**WORK TASK**
Reproduce verbatim all of the data given below, but do not carry over the images.
SOURCE DATA: Begin
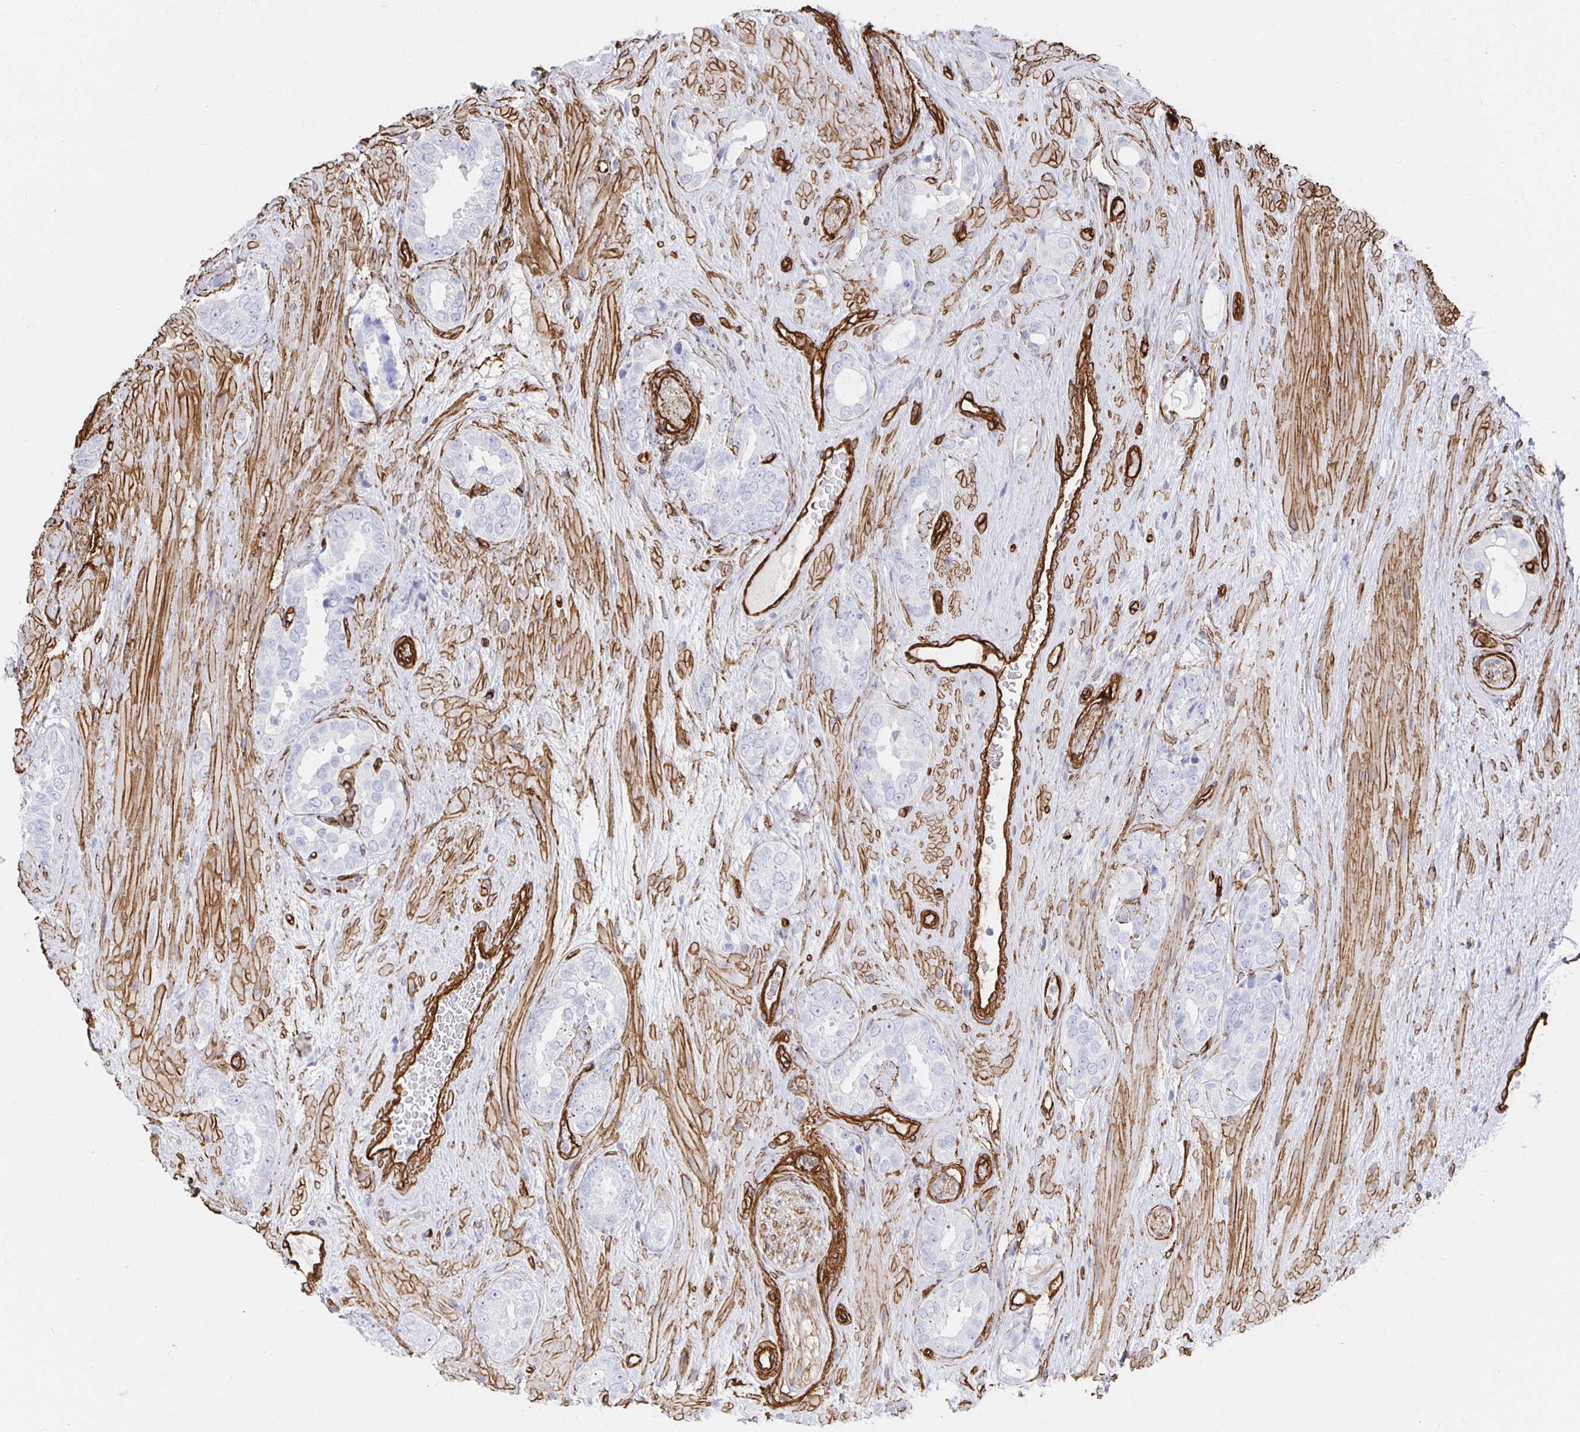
{"staining": {"intensity": "negative", "quantity": "none", "location": "none"}, "tissue": "prostate cancer", "cell_type": "Tumor cells", "image_type": "cancer", "snomed": [{"axis": "morphology", "description": "Adenocarcinoma, High grade"}, {"axis": "topography", "description": "Prostate"}], "caption": "The histopathology image reveals no significant positivity in tumor cells of prostate high-grade adenocarcinoma.", "gene": "VIPR2", "patient": {"sex": "male", "age": 71}}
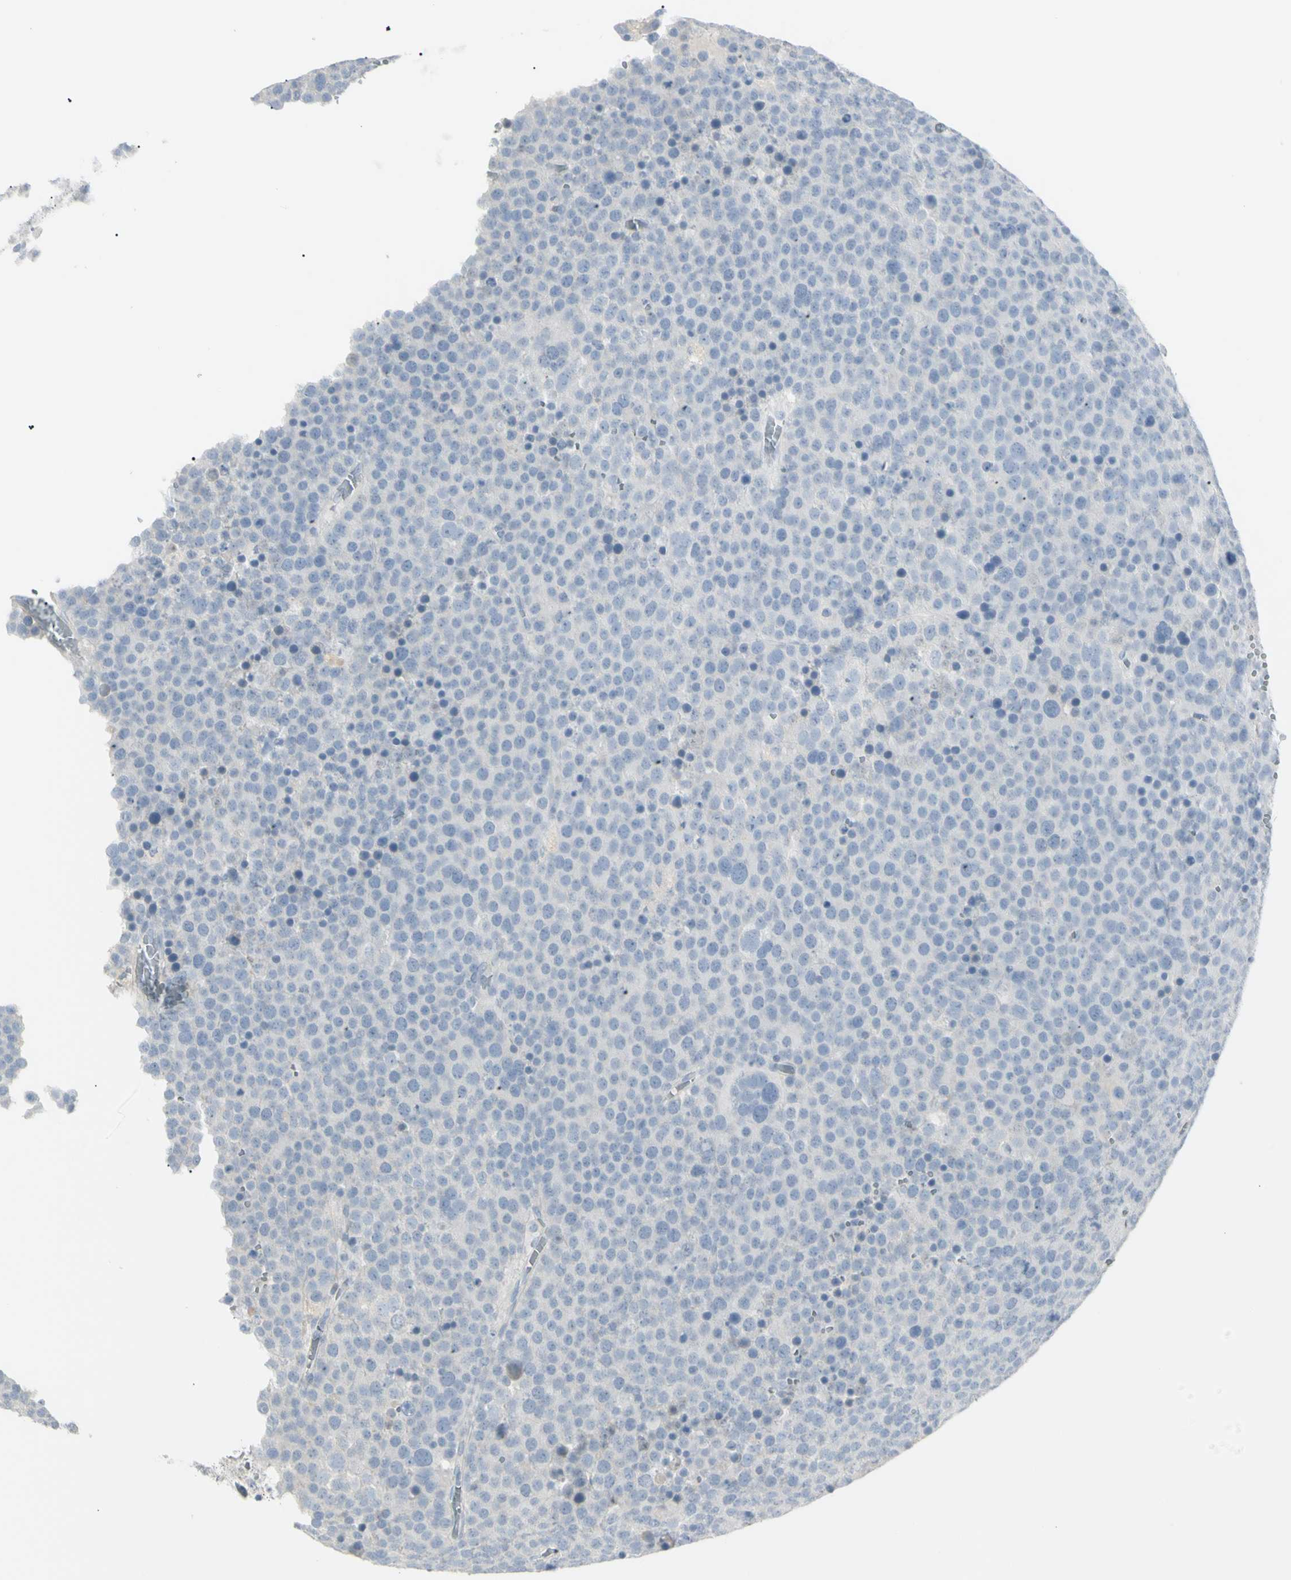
{"staining": {"intensity": "negative", "quantity": "none", "location": "none"}, "tissue": "testis cancer", "cell_type": "Tumor cells", "image_type": "cancer", "snomed": [{"axis": "morphology", "description": "Seminoma, NOS"}, {"axis": "topography", "description": "Testis"}], "caption": "A histopathology image of human testis cancer (seminoma) is negative for staining in tumor cells.", "gene": "PIP", "patient": {"sex": "male", "age": 71}}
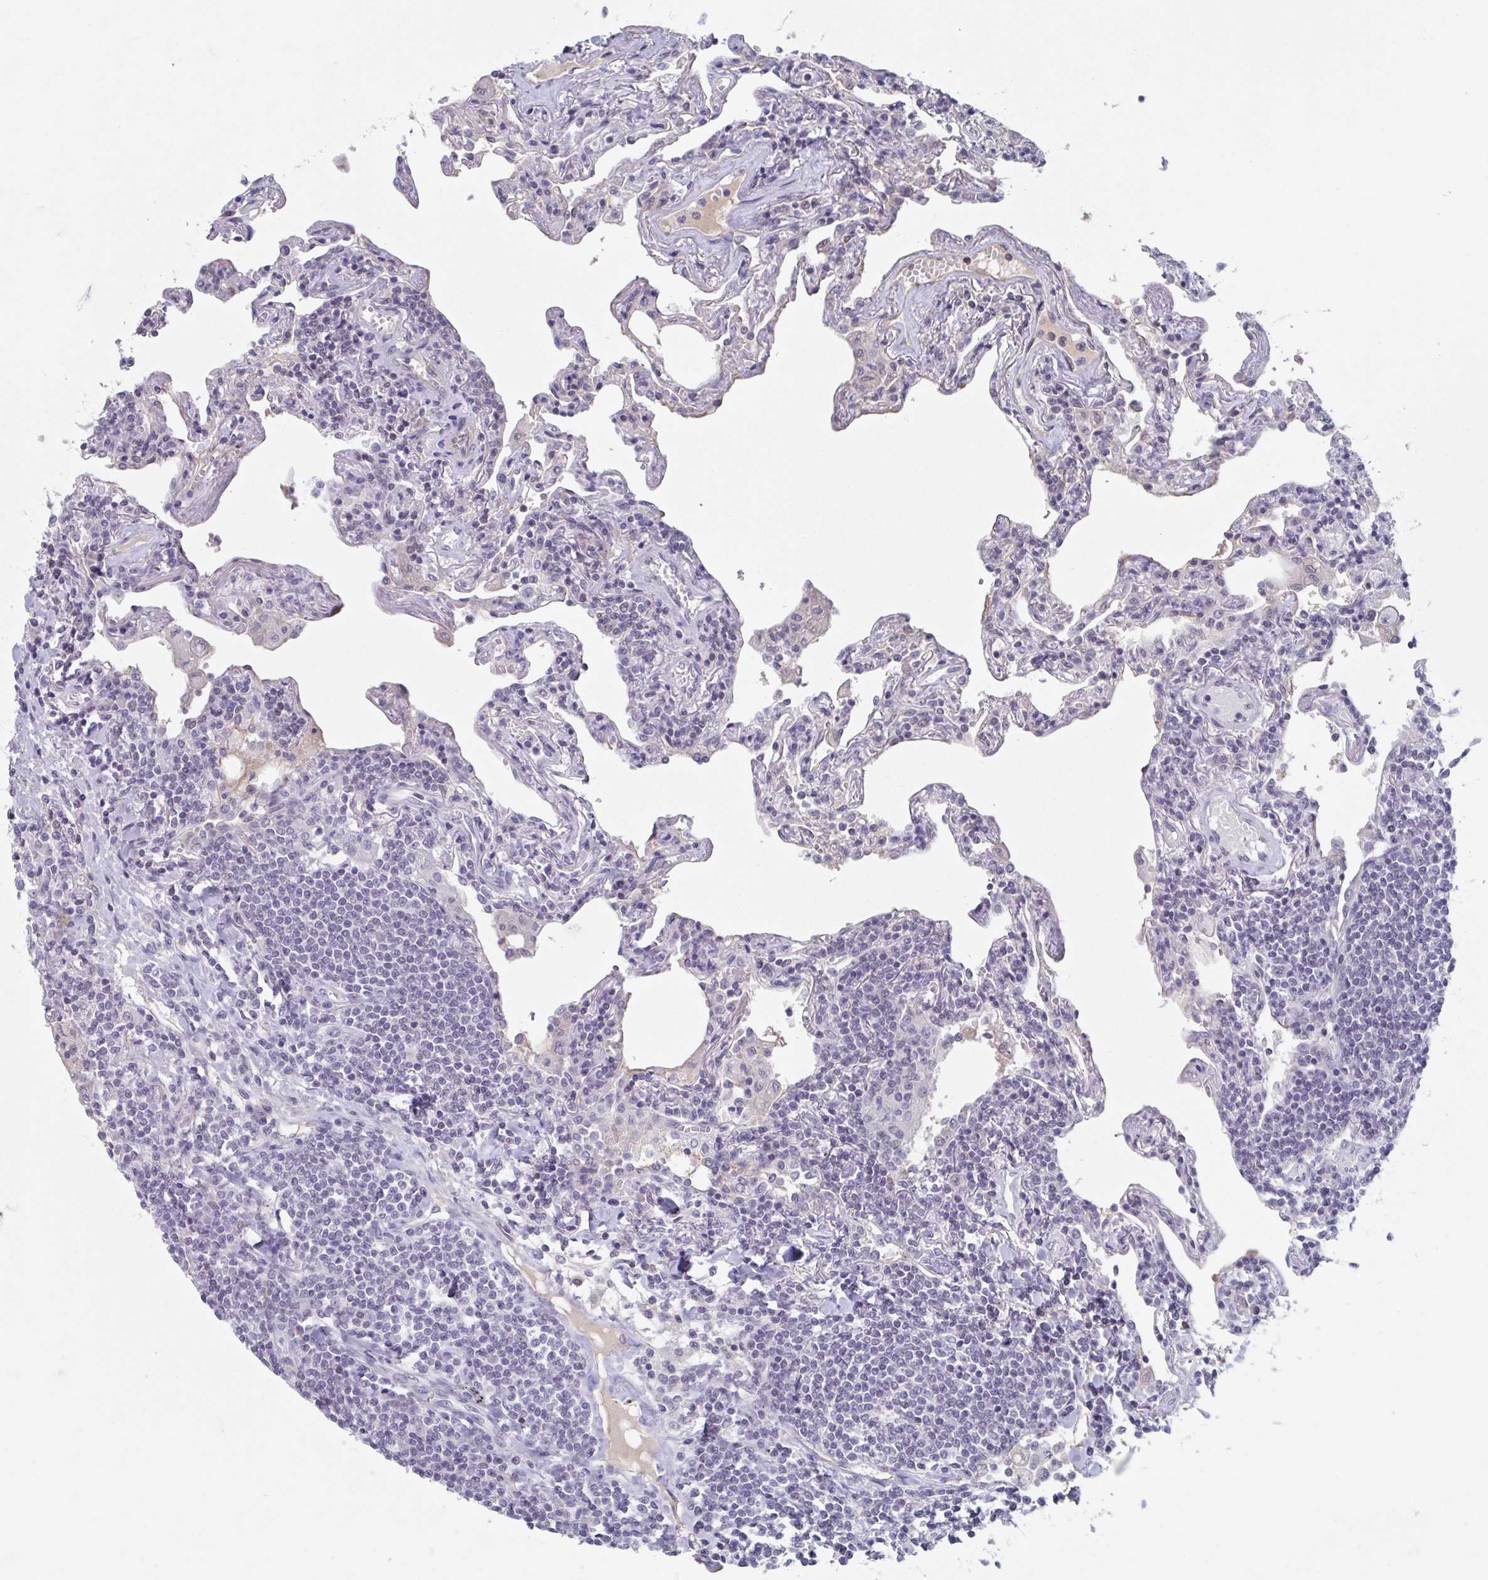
{"staining": {"intensity": "negative", "quantity": "none", "location": "none"}, "tissue": "lymphoma", "cell_type": "Tumor cells", "image_type": "cancer", "snomed": [{"axis": "morphology", "description": "Malignant lymphoma, non-Hodgkin's type, Low grade"}, {"axis": "topography", "description": "Lung"}], "caption": "This image is of lymphoma stained with immunohistochemistry (IHC) to label a protein in brown with the nuclei are counter-stained blue. There is no staining in tumor cells.", "gene": "KDM4D", "patient": {"sex": "female", "age": 71}}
SOURCE DATA: End
**ANSWER TO THE EXERCISE**
{"staining": {"intensity": "negative", "quantity": "none", "location": "none"}, "tissue": "prostate cancer", "cell_type": "Tumor cells", "image_type": "cancer", "snomed": [{"axis": "morphology", "description": "Adenocarcinoma, High grade"}, {"axis": "topography", "description": "Prostate"}], "caption": "The histopathology image reveals no significant positivity in tumor cells of prostate high-grade adenocarcinoma.", "gene": "VIPR2", "patient": {"sex": "male", "age": 71}}
{"staining": {"intensity": "negative", "quantity": "none", "location": "none"}, "tissue": "testis cancer", "cell_type": "Tumor cells", "image_type": "cancer", "snomed": [{"axis": "morphology", "description": "Seminoma, NOS"}, {"axis": "topography", "description": "Testis"}], "caption": "A histopathology image of human testis cancer (seminoma) is negative for staining in tumor cells.", "gene": "PIP", "patient": {"sex": "male", "age": 71}}
{"staining": {"intensity": "negative", "quantity": "none", "location": "none"}, "tissue": "lymphoma", "cell_type": "Tumor cells", "image_type": "cancer", "snomed": [{"axis": "morphology", "description": "Malignant lymphoma, non-Hodgkin's type, Low grade"}, {"axis": "topography", "description": "Lung"}], "caption": "This image is of lymphoma stained with immunohistochemistry (IHC) to label a protein in brown with the nuclei are counter-stained blue. There is no staining in tumor cells.", "gene": "KDM4D", "patient": {"sex": "female", "age": 71}}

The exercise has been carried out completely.